Monday Morning Roundtable: Animorphs

This week, the Heave staff was asked:

Let’s pretend for a moment that the Animorphs books are still going. What animal would you want to be able to morph into, and why?

Shelby Shaw

A cat, obviously, because then maybe I would have cat-eyes even as a human, plus I would feel one step closer to something out of Harry Potter, even though Animorphs was definitely on my to-do list most days as a child. Watching, that is, not quite reading the books (which had those great covers showing you step-by-step how to animorph, like phases of the moon).

Amy Dittmeier

I’ve been waiting for this question all my life. I’m playing a pen and paper rollplaying game right now in which I am essentially an Animorph – I can change into a couple different animals.

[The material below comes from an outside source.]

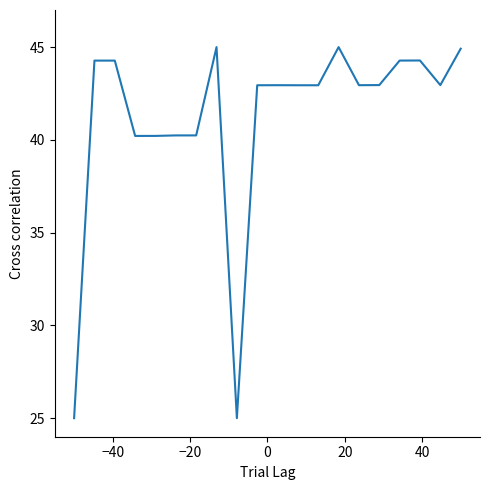

What is the smallest value displayed?

25.0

I have to say, being a grizzly and flipping over cars is pretty badass.

Jonathan Mondragon

I would morph into Animal from The Muppets, because then maybe I’d be good at drums.

Cory Clifford

I’d Animorph into a rhino so I could have two powers: super-strong horn-rushing abilities and the ability to take the most humongous and God-awful-smelling poops in all of the animal kingdom.

Joe Anderson

Ben Kessell

I guess I’d turn into a Three Wolf Moon T-shirt, whose natural habitat is the internet. That way nobody’ll take me seriously, reducing the risk of being seen as a threat. When my enemy turns their back: FAT NERD ATTACK +5 TO DAMAGE. I smother the son of a bitch while orating on the merits of Anarcho-Capitalism and Atheism.

Adam Cowden

A liger, because it’s bred for its skills in magic.

Patrick Gill

I would obviously become a gorilla.  It just seems natural with my posture, shape and my desire to sit and stare at people with my expressive eyebrows, plus I know Sigourney Weaver and I would get along famously.  Either that or some sort of dog beast.  Yeah.  I think about this often.  No shame.

Meghan Bongartz

I’m leaning towards something like a river otter because then I’d have the land and water thing going for me. I’m not going to say that giant squid isn’t a tempting option, though, because why would you not want to try out being a giant squid?

Dominick Mayer

A sloth. It’d eradicate the one problem with my current existence, where eating hazelnut spread with a spoon and drinking powdered Gatorade mix for its healthy properties is “frowned upon.” When you’re a sloth, don’t nobody give a fuck how you choose to live.